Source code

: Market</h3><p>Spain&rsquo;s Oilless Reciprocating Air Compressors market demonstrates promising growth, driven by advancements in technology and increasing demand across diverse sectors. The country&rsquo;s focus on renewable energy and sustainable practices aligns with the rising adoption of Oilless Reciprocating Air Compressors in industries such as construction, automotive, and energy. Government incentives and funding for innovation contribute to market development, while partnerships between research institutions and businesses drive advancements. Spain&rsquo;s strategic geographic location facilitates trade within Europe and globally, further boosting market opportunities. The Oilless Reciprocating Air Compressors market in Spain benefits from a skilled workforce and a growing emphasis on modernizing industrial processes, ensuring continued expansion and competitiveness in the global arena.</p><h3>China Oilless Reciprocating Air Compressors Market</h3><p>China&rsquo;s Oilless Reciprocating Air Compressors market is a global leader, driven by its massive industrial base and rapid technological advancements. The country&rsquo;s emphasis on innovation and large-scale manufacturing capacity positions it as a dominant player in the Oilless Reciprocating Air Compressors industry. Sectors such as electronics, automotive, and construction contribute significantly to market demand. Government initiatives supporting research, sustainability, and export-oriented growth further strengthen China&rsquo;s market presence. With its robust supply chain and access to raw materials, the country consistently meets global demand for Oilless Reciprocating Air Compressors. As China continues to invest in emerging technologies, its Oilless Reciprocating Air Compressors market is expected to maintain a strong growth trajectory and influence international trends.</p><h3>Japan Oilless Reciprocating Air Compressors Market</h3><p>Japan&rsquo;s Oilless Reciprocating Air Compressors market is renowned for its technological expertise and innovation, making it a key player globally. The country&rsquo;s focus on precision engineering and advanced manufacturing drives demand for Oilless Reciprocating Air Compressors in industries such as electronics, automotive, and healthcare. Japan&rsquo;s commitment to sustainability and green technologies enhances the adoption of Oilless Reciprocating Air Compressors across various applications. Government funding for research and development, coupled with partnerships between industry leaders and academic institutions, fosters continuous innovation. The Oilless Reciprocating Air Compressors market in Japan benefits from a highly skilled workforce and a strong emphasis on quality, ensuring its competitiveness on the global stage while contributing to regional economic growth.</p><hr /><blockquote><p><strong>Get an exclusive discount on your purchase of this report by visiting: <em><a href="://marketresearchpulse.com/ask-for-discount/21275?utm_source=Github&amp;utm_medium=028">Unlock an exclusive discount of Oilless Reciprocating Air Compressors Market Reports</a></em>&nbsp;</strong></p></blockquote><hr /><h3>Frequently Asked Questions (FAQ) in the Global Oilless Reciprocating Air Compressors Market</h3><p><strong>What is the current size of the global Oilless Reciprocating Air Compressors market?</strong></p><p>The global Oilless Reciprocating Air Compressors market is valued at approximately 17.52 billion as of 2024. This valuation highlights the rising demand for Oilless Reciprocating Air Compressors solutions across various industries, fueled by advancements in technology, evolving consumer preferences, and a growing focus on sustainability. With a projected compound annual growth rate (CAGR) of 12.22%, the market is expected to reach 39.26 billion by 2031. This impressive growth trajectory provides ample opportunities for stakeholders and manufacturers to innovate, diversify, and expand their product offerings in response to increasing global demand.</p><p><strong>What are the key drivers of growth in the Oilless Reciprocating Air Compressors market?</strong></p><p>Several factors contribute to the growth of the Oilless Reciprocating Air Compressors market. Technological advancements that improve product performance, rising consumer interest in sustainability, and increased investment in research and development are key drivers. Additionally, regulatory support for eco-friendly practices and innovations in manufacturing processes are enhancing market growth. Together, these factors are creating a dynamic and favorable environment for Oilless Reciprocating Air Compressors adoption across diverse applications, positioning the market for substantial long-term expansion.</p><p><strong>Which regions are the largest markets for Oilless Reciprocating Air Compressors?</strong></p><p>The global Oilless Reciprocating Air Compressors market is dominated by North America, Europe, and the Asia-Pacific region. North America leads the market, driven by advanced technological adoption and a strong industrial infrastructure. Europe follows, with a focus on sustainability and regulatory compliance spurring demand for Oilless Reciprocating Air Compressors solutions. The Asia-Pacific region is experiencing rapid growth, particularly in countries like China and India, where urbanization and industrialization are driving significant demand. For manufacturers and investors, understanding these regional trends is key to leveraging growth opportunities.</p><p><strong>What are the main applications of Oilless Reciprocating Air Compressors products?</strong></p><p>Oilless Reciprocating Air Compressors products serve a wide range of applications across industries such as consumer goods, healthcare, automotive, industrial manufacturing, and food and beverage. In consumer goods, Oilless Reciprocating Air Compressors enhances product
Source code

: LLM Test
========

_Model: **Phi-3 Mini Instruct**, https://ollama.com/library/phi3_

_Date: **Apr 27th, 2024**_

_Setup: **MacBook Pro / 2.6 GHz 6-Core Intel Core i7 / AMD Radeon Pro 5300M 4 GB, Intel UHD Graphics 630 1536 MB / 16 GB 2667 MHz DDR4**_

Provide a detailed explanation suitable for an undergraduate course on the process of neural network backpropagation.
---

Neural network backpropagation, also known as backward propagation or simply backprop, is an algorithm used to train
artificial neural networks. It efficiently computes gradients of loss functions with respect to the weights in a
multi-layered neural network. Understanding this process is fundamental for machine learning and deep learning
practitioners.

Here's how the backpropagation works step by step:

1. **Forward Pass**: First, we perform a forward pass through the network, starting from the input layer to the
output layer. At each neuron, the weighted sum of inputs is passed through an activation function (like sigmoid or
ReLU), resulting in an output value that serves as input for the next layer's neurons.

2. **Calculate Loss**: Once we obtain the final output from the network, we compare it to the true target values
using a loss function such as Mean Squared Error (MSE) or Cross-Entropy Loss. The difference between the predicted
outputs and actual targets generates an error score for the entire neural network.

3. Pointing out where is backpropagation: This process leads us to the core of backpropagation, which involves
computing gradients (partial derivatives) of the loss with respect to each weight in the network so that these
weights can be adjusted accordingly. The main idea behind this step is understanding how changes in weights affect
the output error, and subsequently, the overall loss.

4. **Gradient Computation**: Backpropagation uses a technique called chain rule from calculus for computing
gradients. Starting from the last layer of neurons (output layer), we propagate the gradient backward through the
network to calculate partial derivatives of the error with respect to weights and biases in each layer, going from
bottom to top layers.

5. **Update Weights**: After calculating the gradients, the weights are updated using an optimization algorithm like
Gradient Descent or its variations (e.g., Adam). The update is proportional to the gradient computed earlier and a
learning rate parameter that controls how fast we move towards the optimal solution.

++++++++

Exercise aim: The data must be retyped in full, exactly as it reads.

Solution to this problem:
Source code

: Market</h3><p>Spain&rsquo;s Oilless Reciprocating Air Compressors market demonstrates promising growth, driven by advancements in technology and increasing demand across diverse sectors. The country&rsquo;s focus on renewable energy and sustainable practices aligns with the rising adoption of Oilless Reciprocating Air Compressors in industries such as construction, automotive, and energy. Government incentives and funding for innovation contribute to market development, while partnerships between research institutions and businesses drive advancements. Spain&rsquo;s strategic geographic location facilitates trade within Europe and globally, further boosting market opportunities. The Oilless Reciprocating Air Compressors market in Spain benefits from a skilled workforce and a growing emphasis on modernizing industrial processes, ensuring continued expansion and competitiveness in the global arena.</p><h3>China Oilless Reciprocating Air Compressors Market</h3><p>China&rsquo;s Oilless Reciprocating Air Compressors market is a global leader, driven by its massive industrial base and rapid technological advancements. The country&rsquo;s emphasis on innovation and large-scale manufacturing capacity positions it as a dominant player in the Oilless Reciprocating Air Compressors industry. Sectors such as electronics, automotive, and construction contribute significantly to market demand. Government initiatives supporting research, sustainability, and export-oriented growth further strengthen China&rsquo;s market presence. With its robust supply chain and access to raw materials, the country consistently meets global demand for Oilless Reciprocating Air Compressors. As China continues to invest in emerging technologies, its Oilless Reciprocating Air Compressors market is expected to maintain a strong growth trajectory and influence international trends.</p><h3>Japan Oilless Reciprocating Air Compressors Market</h3><p>Japan&rsquo;s Oilless Reciprocating Air Compressors market is renowned for its technological expertise and innovation, making it a key player globally. The country&rsquo;s focus on precision engineering and advanced manufacturing drives demand for Oilless Reciprocating Air Compressors in industries such as electronics, automotive, and healthcare. Japan&rsquo;s commitment to sustainability and green technologies enhances the adoption of Oilless Reciprocating Air Compressors across various applications. Government funding for research and development, coupled with partnerships between industry leaders and academic institutions, fosters continuous innovation. The Oilless Reciprocating Air Compressors market in Japan benefits from a highly skilled workforce and a strong emphasis on quality, ensuring its competitiveness on the global stage while contributing to regional economic growth.</p><hr /><blockquote><p><strong>Get an exclusive discount on your purchase of this report by visiting: <em><a href="://marketresearchpulse.com/ask-for-discount/21275?utm_source=Github&amp;utm_medium=028">Unlock an exclusive discount of Oilless Reciprocating Air Compressors Market Reports</a></em>&nbsp;</strong></p></blockquote><hr /><h3>Frequently Asked Questions (FAQ) in the Global Oilless Reciprocating Air Compressors Market</h3><p><strong>What is the current size of the global Oilless Reciprocating Air Compressors market?</strong></p><p>The global Oilless Reciprocating Air Compressors market is valued at approximately 17.52 billion as of 2024. This valuation highlights the rising demand for Oilless Reciprocating Air Compressors solutions across various industries, fueled by advancements in technology, evolving consumer preferences, and a growing focus on sustainability. With a projected compound annual growth rate (CAGR) of 12.22%, the market is expected to reach 39.26 billion by 2031. This impressive growth trajectory provides ample opportunities for stakeholders and manufacturers to innovate, diversify, and expand their product offerings in response to increasing global demand.</p><p><strong>What are the key drivers of growth in the Oilless Reciprocating Air Compressors market?</strong></p><p>Several factors contribute to the growth of the Oilless Reciprocating Air Compressors market. Technological advancements that improve product performance, rising consumer interest in sustainability, and increased investment in research and development are key drivers. Additionally, regulatory support for eco-friendly practices and innovations in manufacturing processes are enhancing market growth. Together, these factors are creating a dynamic and favorable environment for Oilless Reciprocating Air Compressors adoption across diverse applications, positioning the market for substantial long-term expansion.</p><p><strong>Which regions are the largest markets for Oilless Reciprocating Air Compressors?</strong></p><p>The global Oilless Reciprocating Air Compressors market is dominated by North America, Europe, and the Asia-Pacific region. North America leads the market, driven by advanced technological adoption and a strong industrial infrastructure. Europe follows, with a focus on sustainability and regulatory compliance spurring demand for Oilless Reciprocating Air Compressors solutions. The Asia-Pacific region is experiencing rapid growth, particularly in countries like China and India, where urbanization and industrialization are driving significant demand. For manufacturers and investors, understanding these regional trends is key to leveraging growth opportunities.</p><p><strong>What are the main applications of Oilless Reciprocating Air Compressors products?</strong></p><p>Oilless Reciprocating Air Compressors products serve a wide range of applications across industries such as consumer goods, healthcare, automotive, industrial manufacturing, and food and beverage. In consumer goods, Oilless Reciprocating Air Compressors enhances product
Source code

: LLM Test
========

_Model: **Phi-3 Mini Instruct**, https://ollama.com/library/phi3_

_Date: **Apr 27th, 2024**_

_Setup: **MacBook Pro / 2.6 GHz 6-Core Intel Core i7 / AMD Radeon Pro 5300M 4 GB, Intel UHD Graphics 630 1536 MB / 16 GB 2667 MHz DDR4**_

Provide a detailed explanation suitable for an undergraduate course on the process of neural network backpropagation.
---

Neural network backpropagation, also known as backward propagation or simply backprop, is an algorithm used to train
artificial neural networks. It efficiently computes gradients of loss functions with respect to the weights in a
multi-layered neural network. Understanding this process is fundamental for machine learning and deep learning
practitioners.

Here's how the backpropagation works step by step:

1. **Forward Pass**: First, we perform a forward pass through the network, starting from the input layer to the
output layer. At each neuron, the weighted sum of inputs is passed through an activation function (like sigmoid or
ReLU), resulting in an output value that serves as input for the next layer's neurons.

2. **Calculate Loss**: Once we obtain the final output from the network, we compare it to the true target values
using a loss function such as Mean Squared Error (MSE) or Cross-Entropy Loss. The difference between the predicted
outputs and actual targets generates an error score for the entire neural network.

3. Pointing out where is backpropagation: This process leads us to the core of backpropagation, which involves
computing gradients (partial derivatives) of the loss with respect to each weight in the network so that these
weights can be adjusted accordingly. The main idea behind this step is understanding how changes in weights affect
the output error, and subsequently, the overall loss.

4. **Gradient Computation**: Backpropagation uses a technique called chain rule from calculus for computing
gradients. Starting from the last layer of neurons (output layer), we propagate the gradient backward through the
network to calculate partial derivatives of the error with respect to weights and biases in each layer, going from
bottom to top layers.

5. **Update Weights**: After calculating the gradients, the weights are updated using an optimization algorithm like
Gradient Descent or its variations (e.g., Adam). The update is proportional to the gradient computed earlier and a
learning rate parameter that controls how fast we move towards the optimal solution.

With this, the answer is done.